_Dataset records_.
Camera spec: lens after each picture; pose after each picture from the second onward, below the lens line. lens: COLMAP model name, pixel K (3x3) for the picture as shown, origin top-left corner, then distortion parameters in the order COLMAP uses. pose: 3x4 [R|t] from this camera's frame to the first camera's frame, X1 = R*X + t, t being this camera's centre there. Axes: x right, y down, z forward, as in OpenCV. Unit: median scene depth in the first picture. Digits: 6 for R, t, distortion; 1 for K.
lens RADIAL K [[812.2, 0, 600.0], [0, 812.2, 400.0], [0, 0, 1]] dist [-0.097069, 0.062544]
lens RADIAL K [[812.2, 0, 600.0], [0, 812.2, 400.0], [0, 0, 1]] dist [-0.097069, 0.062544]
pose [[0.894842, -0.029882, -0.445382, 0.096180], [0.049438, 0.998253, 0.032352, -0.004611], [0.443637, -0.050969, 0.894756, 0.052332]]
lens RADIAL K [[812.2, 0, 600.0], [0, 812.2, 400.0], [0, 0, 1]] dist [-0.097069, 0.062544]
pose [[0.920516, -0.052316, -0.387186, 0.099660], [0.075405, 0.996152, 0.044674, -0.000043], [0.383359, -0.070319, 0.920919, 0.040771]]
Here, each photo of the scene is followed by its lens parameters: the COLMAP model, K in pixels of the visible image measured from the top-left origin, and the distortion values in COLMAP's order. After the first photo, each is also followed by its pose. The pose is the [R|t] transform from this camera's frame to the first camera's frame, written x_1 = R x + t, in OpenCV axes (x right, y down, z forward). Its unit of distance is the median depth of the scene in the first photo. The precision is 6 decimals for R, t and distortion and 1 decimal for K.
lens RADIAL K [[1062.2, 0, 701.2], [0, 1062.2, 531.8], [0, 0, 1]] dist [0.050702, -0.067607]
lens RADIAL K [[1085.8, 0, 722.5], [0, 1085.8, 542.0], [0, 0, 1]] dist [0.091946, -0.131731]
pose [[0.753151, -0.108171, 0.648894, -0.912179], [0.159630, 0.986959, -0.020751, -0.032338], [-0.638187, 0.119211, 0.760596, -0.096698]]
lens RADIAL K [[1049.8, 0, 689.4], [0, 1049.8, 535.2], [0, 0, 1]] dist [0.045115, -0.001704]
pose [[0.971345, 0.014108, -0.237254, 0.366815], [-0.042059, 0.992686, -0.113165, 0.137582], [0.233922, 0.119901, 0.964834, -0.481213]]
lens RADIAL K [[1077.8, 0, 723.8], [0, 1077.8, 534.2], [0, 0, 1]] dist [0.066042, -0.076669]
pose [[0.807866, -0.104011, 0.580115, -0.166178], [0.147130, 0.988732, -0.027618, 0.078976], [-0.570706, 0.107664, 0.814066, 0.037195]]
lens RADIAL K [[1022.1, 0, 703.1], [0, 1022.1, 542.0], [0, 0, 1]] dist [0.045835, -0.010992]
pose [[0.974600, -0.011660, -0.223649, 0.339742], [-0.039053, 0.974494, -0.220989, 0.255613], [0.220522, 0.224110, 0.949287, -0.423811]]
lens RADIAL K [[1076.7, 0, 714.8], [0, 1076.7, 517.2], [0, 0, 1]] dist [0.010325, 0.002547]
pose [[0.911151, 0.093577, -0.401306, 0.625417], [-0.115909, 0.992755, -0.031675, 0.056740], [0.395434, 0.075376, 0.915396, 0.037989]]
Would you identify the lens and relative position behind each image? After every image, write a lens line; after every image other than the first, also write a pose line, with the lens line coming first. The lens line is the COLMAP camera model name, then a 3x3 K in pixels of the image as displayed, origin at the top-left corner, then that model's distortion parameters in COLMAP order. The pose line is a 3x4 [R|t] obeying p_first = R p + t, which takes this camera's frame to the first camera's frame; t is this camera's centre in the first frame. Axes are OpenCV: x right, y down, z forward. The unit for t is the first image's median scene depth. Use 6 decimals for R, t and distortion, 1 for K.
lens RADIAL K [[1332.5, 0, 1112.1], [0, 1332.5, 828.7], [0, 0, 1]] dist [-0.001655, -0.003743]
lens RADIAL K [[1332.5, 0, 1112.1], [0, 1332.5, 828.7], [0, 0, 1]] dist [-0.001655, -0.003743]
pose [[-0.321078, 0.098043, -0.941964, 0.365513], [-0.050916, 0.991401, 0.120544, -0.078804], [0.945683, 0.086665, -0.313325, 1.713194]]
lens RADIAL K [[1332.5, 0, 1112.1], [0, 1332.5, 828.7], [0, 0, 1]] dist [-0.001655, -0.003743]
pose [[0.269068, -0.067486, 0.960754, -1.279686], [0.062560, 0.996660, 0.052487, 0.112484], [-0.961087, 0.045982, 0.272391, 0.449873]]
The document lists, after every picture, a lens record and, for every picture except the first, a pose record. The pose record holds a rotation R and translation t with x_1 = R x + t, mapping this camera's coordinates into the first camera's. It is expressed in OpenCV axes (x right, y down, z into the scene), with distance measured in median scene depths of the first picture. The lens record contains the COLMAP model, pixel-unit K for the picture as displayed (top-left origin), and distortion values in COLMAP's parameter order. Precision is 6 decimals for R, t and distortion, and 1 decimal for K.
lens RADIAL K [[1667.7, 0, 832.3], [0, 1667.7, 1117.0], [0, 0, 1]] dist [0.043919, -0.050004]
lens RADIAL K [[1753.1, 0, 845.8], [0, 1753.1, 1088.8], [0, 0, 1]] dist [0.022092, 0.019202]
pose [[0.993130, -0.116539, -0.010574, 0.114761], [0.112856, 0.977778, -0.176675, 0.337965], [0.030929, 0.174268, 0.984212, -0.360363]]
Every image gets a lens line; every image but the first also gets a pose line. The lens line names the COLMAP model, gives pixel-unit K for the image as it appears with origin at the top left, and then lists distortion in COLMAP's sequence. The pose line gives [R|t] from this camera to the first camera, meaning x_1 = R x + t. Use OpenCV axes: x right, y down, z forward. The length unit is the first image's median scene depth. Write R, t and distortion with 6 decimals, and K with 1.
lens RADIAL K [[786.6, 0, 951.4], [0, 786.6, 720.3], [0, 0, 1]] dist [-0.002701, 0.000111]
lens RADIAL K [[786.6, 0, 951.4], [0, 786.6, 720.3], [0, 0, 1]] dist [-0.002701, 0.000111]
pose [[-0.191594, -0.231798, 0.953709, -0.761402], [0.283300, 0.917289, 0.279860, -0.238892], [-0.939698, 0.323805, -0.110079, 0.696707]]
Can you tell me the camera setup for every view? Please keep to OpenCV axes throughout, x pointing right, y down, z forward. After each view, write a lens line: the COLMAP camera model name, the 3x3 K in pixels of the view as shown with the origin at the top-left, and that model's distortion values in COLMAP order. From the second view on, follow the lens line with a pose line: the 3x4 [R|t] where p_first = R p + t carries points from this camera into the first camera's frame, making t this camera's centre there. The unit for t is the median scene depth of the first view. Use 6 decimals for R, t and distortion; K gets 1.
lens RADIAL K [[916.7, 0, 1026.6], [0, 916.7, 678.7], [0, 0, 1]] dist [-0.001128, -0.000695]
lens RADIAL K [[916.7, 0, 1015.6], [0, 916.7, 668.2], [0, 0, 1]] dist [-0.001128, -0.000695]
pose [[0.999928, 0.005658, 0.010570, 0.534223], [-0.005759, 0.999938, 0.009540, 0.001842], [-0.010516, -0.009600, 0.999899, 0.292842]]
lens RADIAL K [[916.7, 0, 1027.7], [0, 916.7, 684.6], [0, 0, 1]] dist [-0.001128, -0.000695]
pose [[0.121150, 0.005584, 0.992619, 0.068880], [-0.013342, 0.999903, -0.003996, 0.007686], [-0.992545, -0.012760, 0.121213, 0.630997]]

_ASSIGNMENT_. Set the data above down again in full, exactly as it reads.

_ANSWER TO THIS PROBLEM_.
Camera spec: lens after each picture; pose after each picture from the second onward, below the lens line. lens: COLMAP model name, pixel K (3x3) for the picture as shown, origin top-left corner, then distortion parameters in the order COLMAP uses. pose: 3x4 [R|t] from this camera's frame to the first camera's frame, X1 = R*X + t, t being this camera's centre there. Axes: x right, y down, z forward, as in OpenCV. Unit: median scene depth in the first picture. Digits: 6 for R, t, distortion; 1 for K.
lens RADIAL K [[812.2, 0, 600.0], [0, 812.2, 400.0], [0, 0, 1]] dist [-0.097069, 0.062544]
lens RADIAL K [[812.2, 0, 600.0], [0, 812.2, 400.0], [0, 0, 1]] dist [-0.097069, 0.062544]
pose [[0.894842, -0.029882, -0.445382, 0.096180], [0.049438, 0.998253, 0.032352, -0.004611], [0.443637, -0.050969, 0.894756, 0.052332]]
lens RADIAL K [[812.2, 0, 600.0], [0, 812.2, 400.0], [0, 0, 1]] dist [-0.097069, 0.062544]
pose [[0.920516, -0.052316, -0.387186, 0.099660], [0.075405, 0.996152, 0.044674, -0.000043], [0.383359, -0.070319, 0.920919, 0.040771]]
Here, each photo of the scene is followed by its lens parameters: the COLMAP model, K in pixels of the visible image measured from the top-left origin, and the distortion values in COLMAP's order. After the first photo, each is also followed by its pose. The pose is the [R|t] transform from this camera's frame to the first camera's frame, written x_1 = R x + t, in OpenCV axes (x right, y down, z forward). Its unit of distance is the median depth of the scene in the first photo. The precision is 6 decimals for R, t and distortion and 1 decimal for K.
lens RADIAL K [[1062.2, 0, 701.2], [0, 1062.2, 531.8], [0, 0, 1]] dist [0.050702, -0.067607]
lens RADIAL K [[1085.8, 0, 722.5], [0, 1085.8, 542.0], [0, 0, 1]] dist [0.091946, -0.131731]
pose [[0.753151, -0.108171, 0.648894, -0.912179], [0.159630, 0.986959, -0.020751, -0.032338], [-0.638187, 0.119211, 0.760596, -0.096698]]
lens RADIAL K [[1049.8, 0, 689.4], [0, 1049.8, 535.2], [0, 0, 1]] dist [0.045115, -0.001704]
pose [[0.971345, 0.014108, -0.237254, 0.366815], [-0.042059, 0.992686, -0.113165, 0.137582], [0.233922, 0.119901, 0.964834, -0.481213]]
lens RADIAL K [[1077.8, 0, 723.8], [0, 1077.8, 534.2], [0, 0, 1]] dist [0.066042, -0.076669]
pose [[0.807866, -0.104011, 0.580115, -0.166178], [0.147130, 0.988732, -0.027618, 0.078976], [-0.570706, 0.107664, 0.814066, 0.037195]]
lens RADIAL K [[1022.1, 0, 703.1], [0, 1022.1, 542.0], [0, 0, 1]] dist [0.045835, -0.010992]
pose [[0.974600, -0.011660, -0.223649, 0.339742], [-0.039053, 0.974494, -0.220989, 0.255613], [0.220522, 0.224110, 0.949287, -0.423811]]
lens RADIAL K [[1076.7, 0, 714.8], [0, 1076.7, 517.2], [0, 0, 1]] dist [0.010325, 0.002547]
pose [[0.911151, 0.093577, -0.401306, 0.625417], [-0.115909, 0.992755, -0.031675, 0.056740], [0.395434, 0.075376, 0.915396, 0.037989]]
Would you identify the lens and relative position behind each image? After every image, write a lens line; after every image other than the first, also write a pose line, with the lens line coming first. The lens line is the COLMAP camera model name, then a 3x3 K in pixels of the image as displayed, origin at the top-left corner, then that model's distortion parameters in COLMAP order. The pose line is a 3x4 [R|t] obeying p_first = R p + t, which takes this camera's frame to the first camera's frame; t is this camera's centre in the first frame. Axes are OpenCV: x right, y down, z forward. The unit for t is the first image's median scene depth. Use 6 decimals for R, t and distortion, 1 for K.
lens RADIAL K [[1332.5, 0, 1112.1], [0, 1332.5, 828.7], [0, 0, 1]] dist [-0.001655, -0.003743]
lens RADIAL K [[1332.5, 0, 1112.1], [0, 1332.5, 828.7], [0, 0, 1]] dist [-0.001655, -0.003743]
pose [[-0.321078, 0.098043, -0.941964, 0.365513], [-0.050916, 0.991401, 0.120544, -0.078804], [0.945683, 0.086665, -0.313325, 1.713194]]
lens RADIAL K [[1332.5, 0, 1112.1], [0, 1332.5, 828.7], [0, 0, 1]] dist [-0.001655, -0.003743]
pose [[0.269068, -0.067486, 0.960754, -1.279686], [0.062560, 0.996660, 0.052487, 0.112484], [-0.961087, 0.045982, 0.272391, 0.449873]]
The document lists, after every picture, a lens record and, for every picture except the first, a pose record. The pose record holds a rotation R and translation t with x_1 = R x + t, mapping this camera's coordinates into the first camera's. It is expressed in OpenCV axes (x right, y down, z into the scene), with distance measured in median scene depths of the first picture. The lens record contains the COLMAP model, pixel-unit K for the picture as displayed (top-left origin), and distortion values in COLMAP's parameter order. Precision is 6 decimals for R, t and distortion, and 1 decimal for K.
lens RADIAL K [[1667.7, 0, 832.3], [0, 1667.7, 1117.0], [0, 0, 1]] dist [0.043919, -0.050004]
lens RADIAL K [[1753.1, 0, 845.8], [0, 1753.1, 1088.8], [0, 0, 1]] dist [0.022092, 0.019202]
pose [[0.993130, -0.116539, -0.010574, 0.114761], [0.112856, 0.977778, -0.176675, 0.337965], [0.030929, 0.174268, 0.984212, -0.360363]]
Every image gets a lens line; every image but the first also gets a pose line. The lens line names the COLMAP model, gives pixel-unit K for the image as it appears with origin at the top left, and then lists distortion in COLMAP's sequence. The pose line gives [R|t] from this camera to the first camera, meaning x_1 = R x + t. Use OpenCV axes: x right, y down, z forward. The length unit is the first image's median scene depth. Write R, t and distortion with 6 decimals, and K with 1.
lens RADIAL K [[786.6, 0, 951.4], [0, 786.6, 720.3], [0, 0, 1]] dist [-0.002701, 0.000111]
lens RADIAL K [[786.6, 0, 951.4], [0, 786.6, 720.3], [0, 0, 1]] dist [-0.002701, 0.000111]
pose [[-0.191594, -0.231798, 0.953709, -0.761402], [0.283300, 0.917289, 0.279860, -0.238892], [-0.939698, 0.323805, -0.110079, 0.696707]]
Can you tell me the camera setup for every view? Please keep to OpenCV axes throughout, x pointing right, y down, z forward. After each view, write a lens line: the COLMAP camera model name, the 3x3 K in pixels of the view as shown with the origin at the top-left, and that model's distortion values in COLMAP order. From the second view on, follow the lens line with a pose line: the 3x4 [R|t] where p_first = R p + t carries points from this camera into the first camera's frame, making t this camera's centre there. The unit for t is the median scene depth of the first view. Use 6 decimals for R, t and distortion; K gets 1.
lens RADIAL K [[916.7, 0, 1026.6], [0, 916.7, 678.7], [0, 0, 1]] dist [-0.001128, -0.000695]
lens RADIAL K [[916.7, 0, 1015.6], [0, 916.7, 668.2], [0, 0, 1]] dist [-0.001128, -0.000695]
pose [[0.999928, 0.005658, 0.010570, 0.534223], [-0.005759, 0.999938, 0.009540, 0.001842], [-0.010516, -0.009600, 0.999899, 0.292842]]
lens RADIAL K [[916.7, 0, 1027.7], [0, 916.7, 684.6], [0, 0, 1]] dist [-0.001128, -0.000695]
pose [[0.121150, 0.005584, 0.992619, 0.068880], [-0.013342, 0.999903, -0.003996, 0.007686], [-0.992545, -0.012760, 0.121213, 0.630997]]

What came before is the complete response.